Sermayenin taşraya yönelik ilgisinde örgütlenme geçmişi olmayan işgücü tercihinin ağır bastığını ve sendikal mücadele bakımından "geçmişi temiz" kentlerin sermayenin beklentileriyle doğal bir uyum içerisinde olduğunu belirtmektesiniz. Alan çalışmanız sırasında bir emekçi bu durumu" işe alınırken mücadeleyi bitiriyorlar" biçiminde tanımlamış. Sizin saptamanızdan yola çıkarsak sendikalar bu durum karşısında nasıl bir "karşı hegemonya mücadelesi geliştirebilir?"

Taşra zor ve taşrada karşı hegemonyası mücadelesi de zor… Karşı hegemonya mücadelesinin nasıl geliştirebileceği konusunda ise sanırım birlikte düşünmek ve siyaset geliştirmek gerekiyor. Ancak tartışmaya başlangıç için şu saptamaları yapabilirim. Taşra illerine gittiğimizde, biz, “çok çalıştırılıyorsunuz” dedik, onlar, “eski işimde çalıştığımın neredeyse yarısı kadar çalışıyordum” ya da “en azından çalışıyorum” dediler. Biz “az kazanıyorsunuz” dedik, onlar, “bu şehirde en yüksek ücreti veren yerde çalışıyorum” ya da “sabahtan akşama kadar çalışıp 300-400 lira alanlar var, bunun iki mislini kazanıyorum” dediler. Biz, “yoğun ve zor şartlarda çalışıyorsuz” dedik, onlar “bir önceki işimizi görseydiniz, şimdi en azından bir ortamımız var” dediler. Taşrada geç kapitalistleşme olgusu, diğer bir deyişle, kapitalist üretim ilişkilerinin yerleşmemiş olması, taşrada emek ve sınıf ile ilgili tüm soruları ve sorunları farklı kılıyor.

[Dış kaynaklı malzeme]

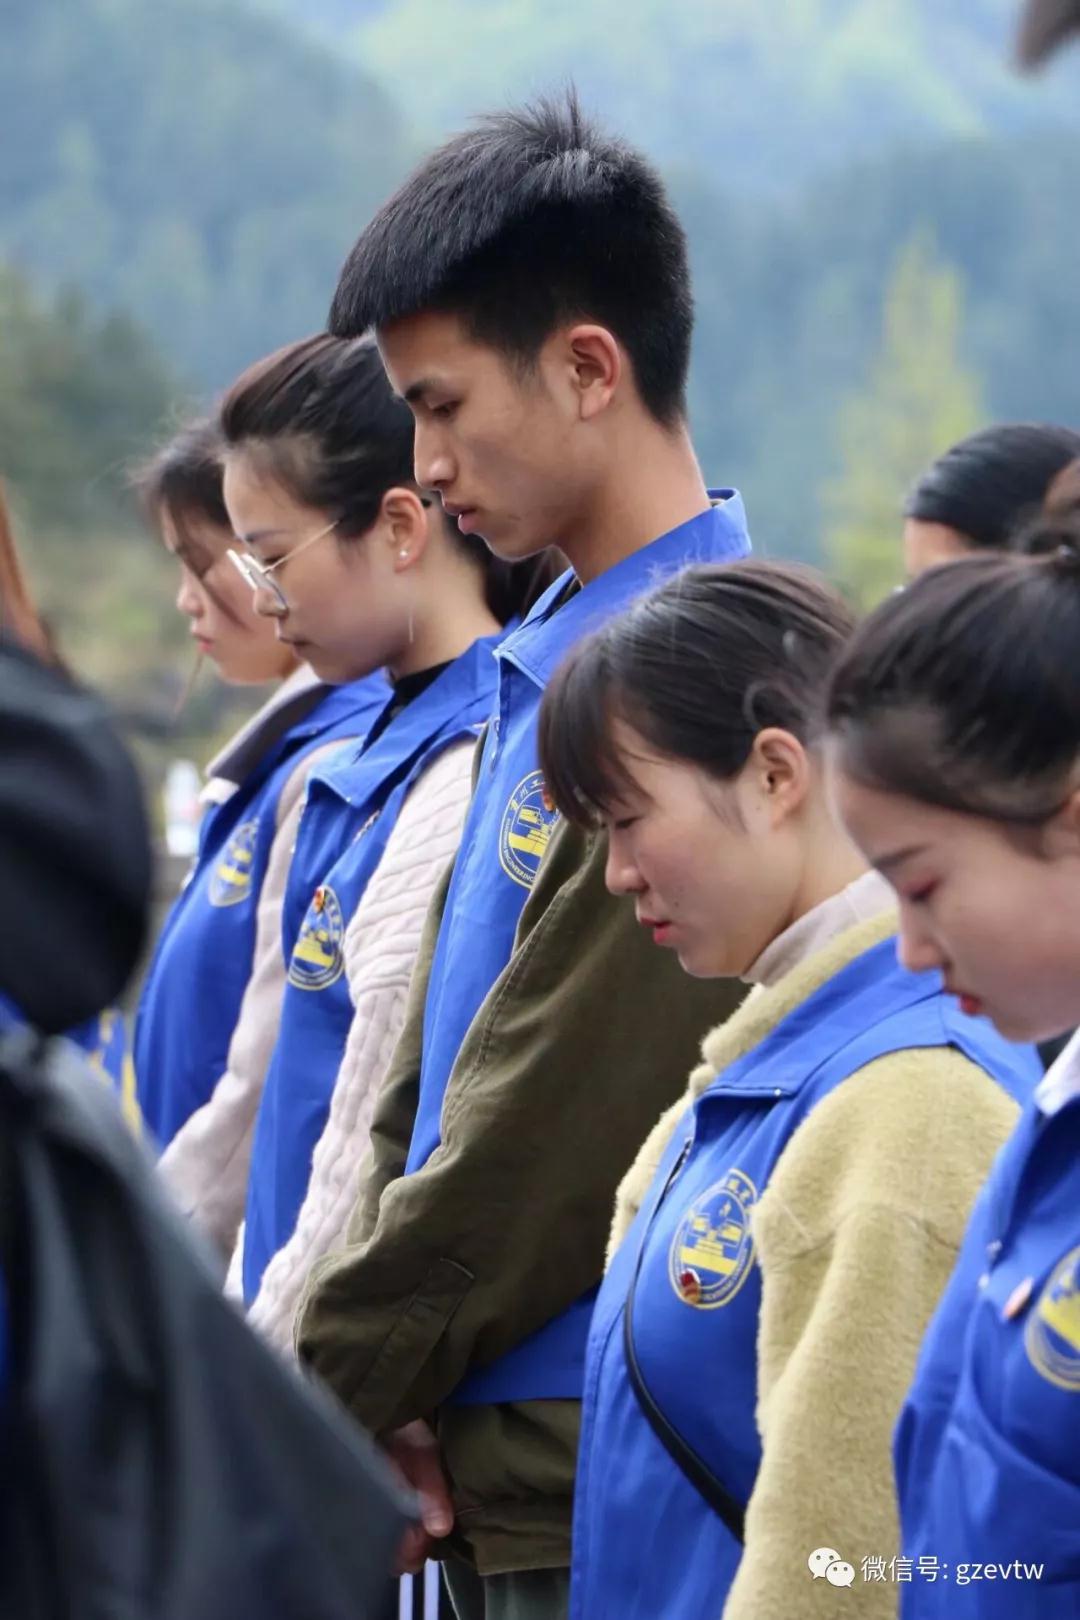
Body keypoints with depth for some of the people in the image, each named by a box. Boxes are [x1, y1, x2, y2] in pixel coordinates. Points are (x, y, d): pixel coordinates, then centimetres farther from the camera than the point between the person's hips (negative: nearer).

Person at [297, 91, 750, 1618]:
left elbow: (541, 1137, -18)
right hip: (497, 1483, 8)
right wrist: (387, 1389, 2)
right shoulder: (546, 662, 11)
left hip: (591, 1493, -8)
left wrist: (321, 1395, -8)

Çağrı merkezi sektörü "tehlikeli meslek" kategorisine alınmış durumda. "Kabloların yettiği yere kadar yürüyebilen" çağrı merkezi çalışanları için "günışığı hakkı"nın öncelikli talep olması gerektiğini belirtmişsiniz. Sağlık emek ve meslek örgütleri çağrı merkezi çalışanlarının sağlığı ve güvenliği için neler yapabilir?

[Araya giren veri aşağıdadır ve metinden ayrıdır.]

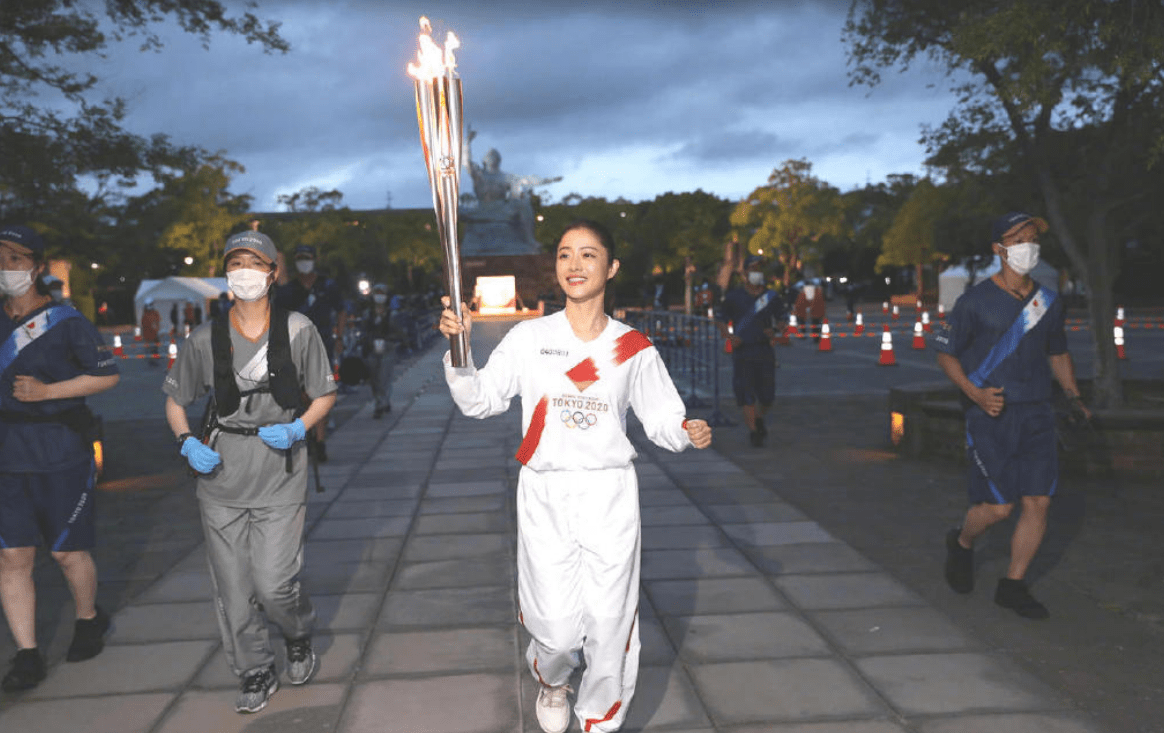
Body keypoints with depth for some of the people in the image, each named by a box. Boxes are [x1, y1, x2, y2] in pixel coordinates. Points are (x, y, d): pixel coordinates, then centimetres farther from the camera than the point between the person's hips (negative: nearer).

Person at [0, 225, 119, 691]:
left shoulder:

Çağrı merkezinde çalışmak, hem fiziksel hem de psikolojik olarak ağır yaralar açıyor ve sınıfın açık yaraları ortaya çıkıyor. Bu yaraları onarıcı çabaları ise üç başlıkta toplayabiliriz sanırım. İlki, çalışma ortamının toplumsal koşullarının iyileştirilmesi. İş yükünün ve denetimin azaltılması konuları üzerinde öneriler oluşturabilir. İkincisi, çalışma ortamının iklim koşullarının iyileştirilmesi. Işıklandırma, sıcaklık ve havalandırma koşullarında iyileştirmeler. Son olarak ise çalışma ortamının ergonomik koşullarının, kulaklık, klavye, sandalye gibi, iyileştirilmesi.

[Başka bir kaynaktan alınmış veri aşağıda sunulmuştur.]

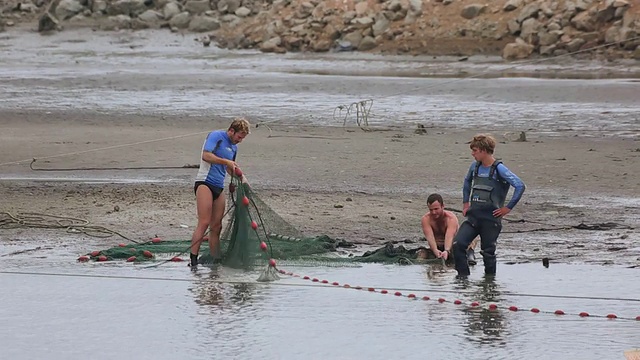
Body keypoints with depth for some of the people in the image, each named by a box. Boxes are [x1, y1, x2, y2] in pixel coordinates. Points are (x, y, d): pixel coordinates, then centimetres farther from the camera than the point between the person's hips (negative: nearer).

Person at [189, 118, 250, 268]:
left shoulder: (234, 147, 20)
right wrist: (226, 161, -16)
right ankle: (193, 259, -20)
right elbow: (206, 156, -17)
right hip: (205, 183, -8)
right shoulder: (216, 136, -5)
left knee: (216, 226, 5)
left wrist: (241, 176, 16)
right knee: (204, 223, -17)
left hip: (219, 188, 8)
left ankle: (216, 260, 8)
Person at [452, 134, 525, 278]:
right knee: (457, 244, -10)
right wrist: (465, 202, 24)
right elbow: (467, 182, 33)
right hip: (473, 216, 6)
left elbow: (520, 186, -16)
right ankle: (463, 275, 0)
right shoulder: (475, 166, 11)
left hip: (491, 218, -6)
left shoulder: (499, 169, -10)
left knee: (488, 252, 1)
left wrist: (508, 208, -13)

Bu iyileştirme önerileri ile birlikte tekrar belirtmek gerekir ki, burjuva sosyal ve/veya sağlık bilimlerinde, işçi sağlığında meydana gelen sorunları, işçinin karşı karşıya kaldığı istenmeyen, beklenmeyen ve şanssızlık sonucu olaylar olarak görme eğilimi öne çıkıyor. Oysa ki “şans” da sınıfsal bir nitelik taşır. Dolayısıyla, ait olunan sınıf, üretim sürecindeki yerinizi belirlediği gibi sağlığınızın bozulma “şans”ını da doğrudan belirler.